WHAT IS REQUIRED
In your copy, each line below is repeated exactly and no image appears.

SUPPLIED INFORMATION
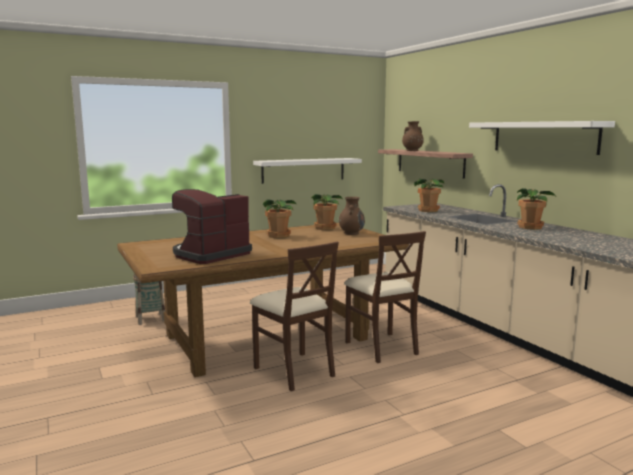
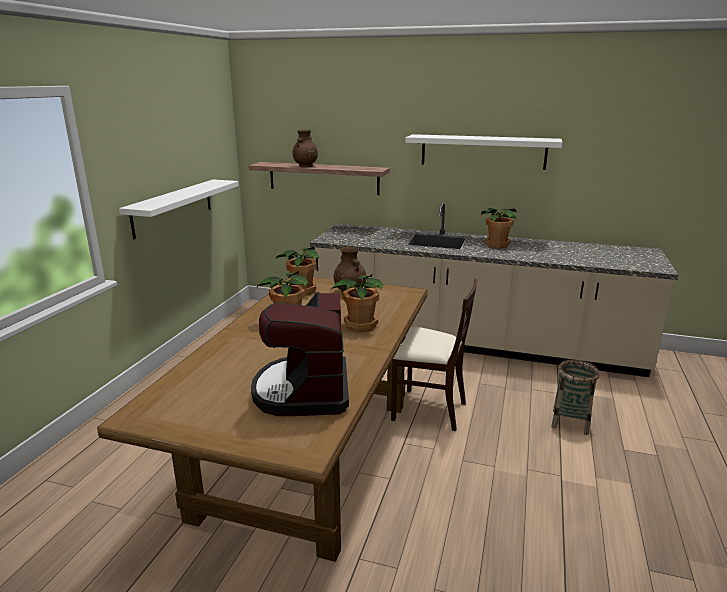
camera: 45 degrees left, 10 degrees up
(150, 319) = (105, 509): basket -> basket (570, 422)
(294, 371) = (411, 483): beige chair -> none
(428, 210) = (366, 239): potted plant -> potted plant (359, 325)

SOLUTION FOR THIS EXERCISE
camera: 45 degrees left, 10 degrees up
(150, 319) = (105, 509): basket -> basket (570, 422)
(294, 371) = (411, 483): beige chair -> none
(428, 210) = (366, 239): potted plant -> potted plant (359, 325)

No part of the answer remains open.